When these changes are clearly communicated, users can compare and contrast and this can lead to a successful implementation. Users should also be involved in the decision process. Sometimes a new system can bring a hindrance of control over users’ work. In this case, a pilot implementation method would be beneficial. In this method, the new system is tested in one area. The old system eventually overlaps with the new. There is a low risk and a low cost. However, if the test group does not consist of many people, there is not much testing taking place.
Some parts of the organization may resist being the testing group. Training is also a vital factor in successful system implementation. A successful training plan should include everyone who will use and support the new system. There should be appropriate timing on when to schedule the training. Training should ensure that users understand the new processes, interdependencies, and workflows as well as the basic functions of the system. In this situation, a phased implementation method would be beneficial.
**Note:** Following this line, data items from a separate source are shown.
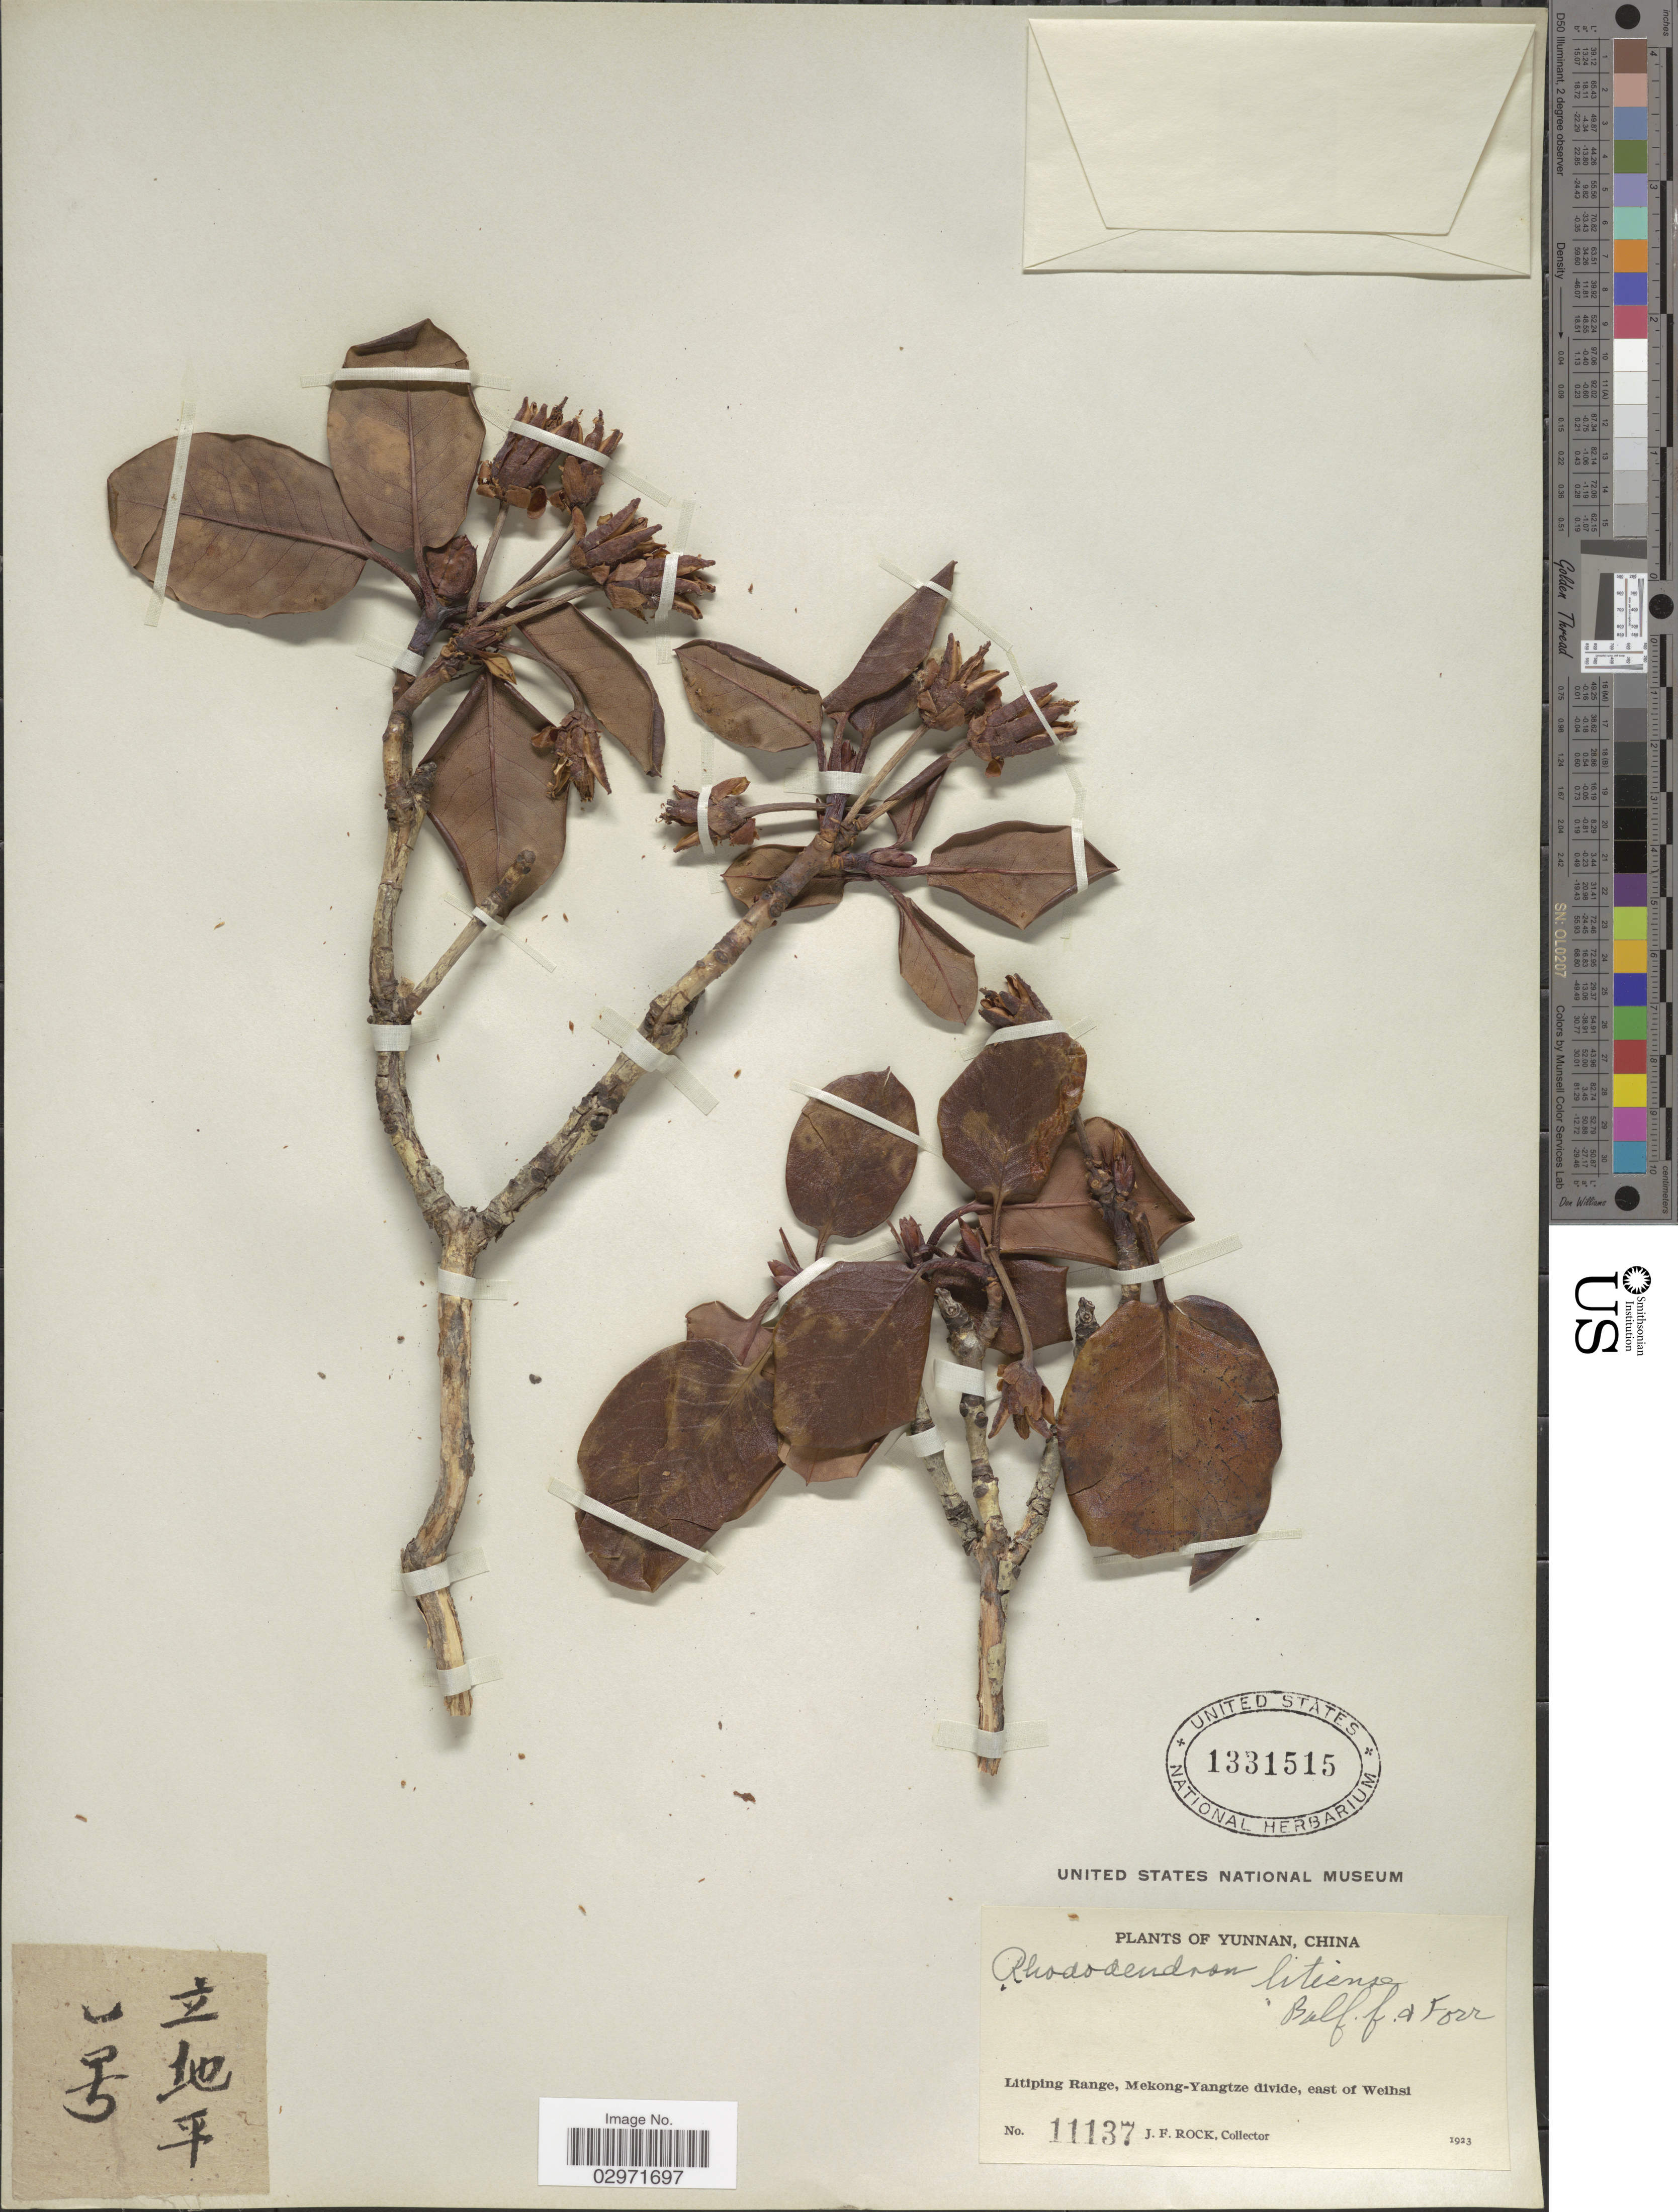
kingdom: Plantae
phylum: Tracheophyta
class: Magnoliopsida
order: Ericales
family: Ericaceae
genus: Rhododendron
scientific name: Rhododendron litiense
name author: Balf. f. & Forrest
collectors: J. Rock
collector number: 11137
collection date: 1923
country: China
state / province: Yunnan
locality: Litiping Range, Mekong-Yangtze divide, east of Weihsi.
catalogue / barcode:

During the phased method, the system is introduced to different parts of the organization or company.
They may introduce the system in specific departments at certain times. This will allow the department to prepare and allow the project team to learn from experience when it comes to implementing the system in different parts of the organization. Planning is a huge part of any project, no matter the size. A project plan should be well defined. If an organization has strong leadership along with a great plan that is clearly stated and well accepted by the organization, then there will be a strong source of motivation allowing members of the rganization to work together to reach that common goal. A good project plan should have an analysis of the needs of the organization, specifications of team members’ roles, project schedule, success factors, risk analysis, training requirements, and functions and processes that will be effected. Having a clearly stated project plan will allow all members of the organization to know what to expect, how it is going to affect them, and how long it will affect them for.
There may be more than one way to implement a system. However, commitment, risks, resistance, user involvement, training, and planning are important factors to look at. Some methods may be quicker or cheaper than others; however, if the organization is committed, all the risks have been analyzed, there is little to no resistance, the user is involved with proper training, and there is a clearly defined project plan, the system implementation will most likely succeed regardless of what implementation method is used.